The movie is based on Vince Flynn’s 1994 novel of the same name with plans for making the movie beginning back in 2012, finally leading to actual filming in 2016. The movie is obviously intended as the opening shot for a long running spy-thriller franchise. It appears that the choice of O’Brien to fill the lead as a 20 something young adult is meant to demonstrate, with time, his progression into a personage with a Bourne or Bond countenance in the subsequent movies. Hopefully it will work.
The professional class of critics have panned this flick with no mercy. The major dig being that the story is stale and has been told a million times before, and usually better. On the other hand the movie paying public likes this movie for the action and the mindless entertainment that it is; nothing more. The filming and cinematography are beautiful with competent acting all around. Yes, the story could have used some sprucing up, mainly around the convoluted messaging on the morality of revenge, but I’ll reserve judgement until after the sophomore release. Feet up and pass the popcorn.
Unlocked (Theaters-2017; Streaming-2017) Rated: R Runtime: 98 minutes
Genre: Action-Mystery-Suspense-Thriller
els – 4.5/10
IMDb – 6.2/10
Amazon – 4.1/5 stars
Rotten Tomatoes Critics – 4.3/10
Rotten Tomatoes Audience – 3.5/5
Metacritic Metascore – 46/100
Metacritic User Score – 6.1/10
Directed by: Michael Apted
Written by: Peter O’Brien
Music by: Stephan Barton
Cast: Noomi Rapace, Orlando Bloom, Michael Douglas, John Malkovich
Film Locations: Prague, Czech Republic; London, England
Budget: NA
A PTSD undercover CIA agent, Alice Racine (Rapace), assigned to a desk job in the immigrant slums of London, unlocks, or extracts information from an Islamic currier that has the potential to bring unfathomable terror to London and the world. The information she obtains is immediately compromised by a mole inside the CIA, and thus, begins a shoot ’em up race to find the mole and stop the terrorists from releasing a deadly biologic agent into the city population.

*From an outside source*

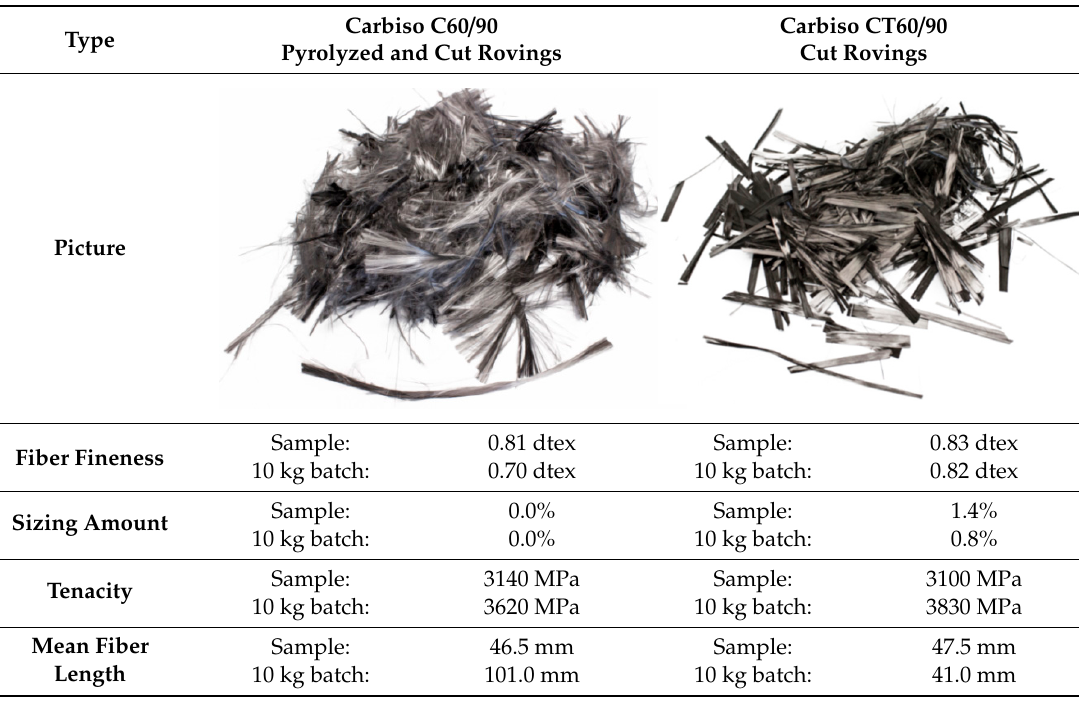
Table 1. Comparison of the recycled fibers.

An all-star cast, along with an accomplished director: Apted, give their all to make something out of an incredibly predictable, misguided and sophomoric screenplay, but in the end it isn’t enough. When Eric Lasch (Douglas) makes an appearance early in the movie, you can get up and leave, the general outline of the movie is writ large and by continuing to watch the show you only gain the details and a headache.

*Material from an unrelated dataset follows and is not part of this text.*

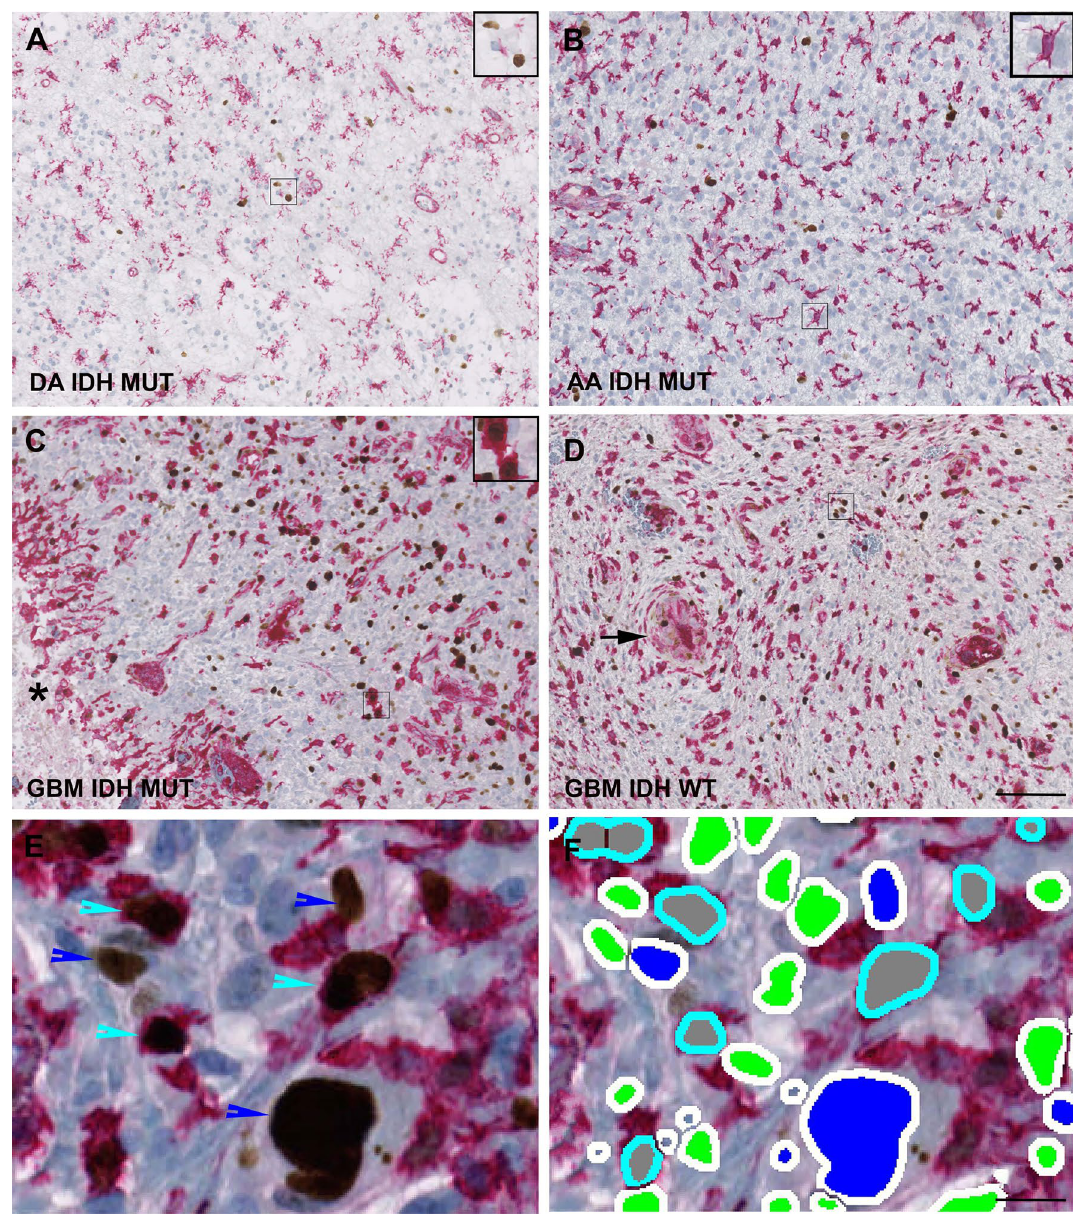
Figure 1. Immunohistochemical expression of Ki-67 (brown) and the exclusion-markers CD45, CD31, Iba1 and ASMA (red)—identified by a double immunohistochemical staining cocktail in astrocytic brain tumors. ( A ) IDH-mutated diffuse astrocytoma (DA) with low cellularity showing only a few scattered Ki-67 positive tumor cells not labeled by red (see insert). ( B ) IDH-mutated anaplastic astrocytoma (AA) with moderate cellularity showing higher presence of Ki-67 positive tumor cells not labeled by red. ( C ) IDH-mutated glioblastoma (GBM) and ( D ) IDH-wildtype glioblastoma with high cellularity and increased number of Ki-67 positive tumor cells not labeled by red. An increased fraction of non-tumor cells also expressed Ki-67 (see insert in C). The appearance of pseudopalisading necrosis with pink positive staining of microglia/macrophages (black asterix) and microvascular proliferations with pink positive staining of endothelial/smooth muscle cells (black arrow) are shown respectively in ( C ) and ( D ). ( E + F ) The staining was quantified by a software-based classifier identifying tumor cells having Ki-67 positive nuclei and not being labeled by red (blue arrowhead, blue label), non-tumor cells having Ki-67 positive nuclei and red cytoplasm (turquoise arrowhead, gray label) and supposed Ki-67 negative tumor cells not being labeled by red (green label). Magnification by × 20 ( A - D ) and × 80 ( E – F ). Scale bar indicates 100 µm ( A - D ), 25 µm ( E – F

Peter O’Brien is wholly responsible for this mixed up attempt of a spy thriller. If he had written this story without a Hollywood PC twist it may have worked, but instead his fantasy world beliefs make a total and unbelievable mess of the plot. This script makes some sense when you realize that O’Brien’s previous efforts included writing scripts for video games; his greatest credit being for Microsoft’s Halo: Reach. What doesn’t make sense is how any one paid money to turn this script into a movie. Hopefully after this fiasco he will leave the movie business, and return to the realm of first person shooter games where the story is buried beneath the body count.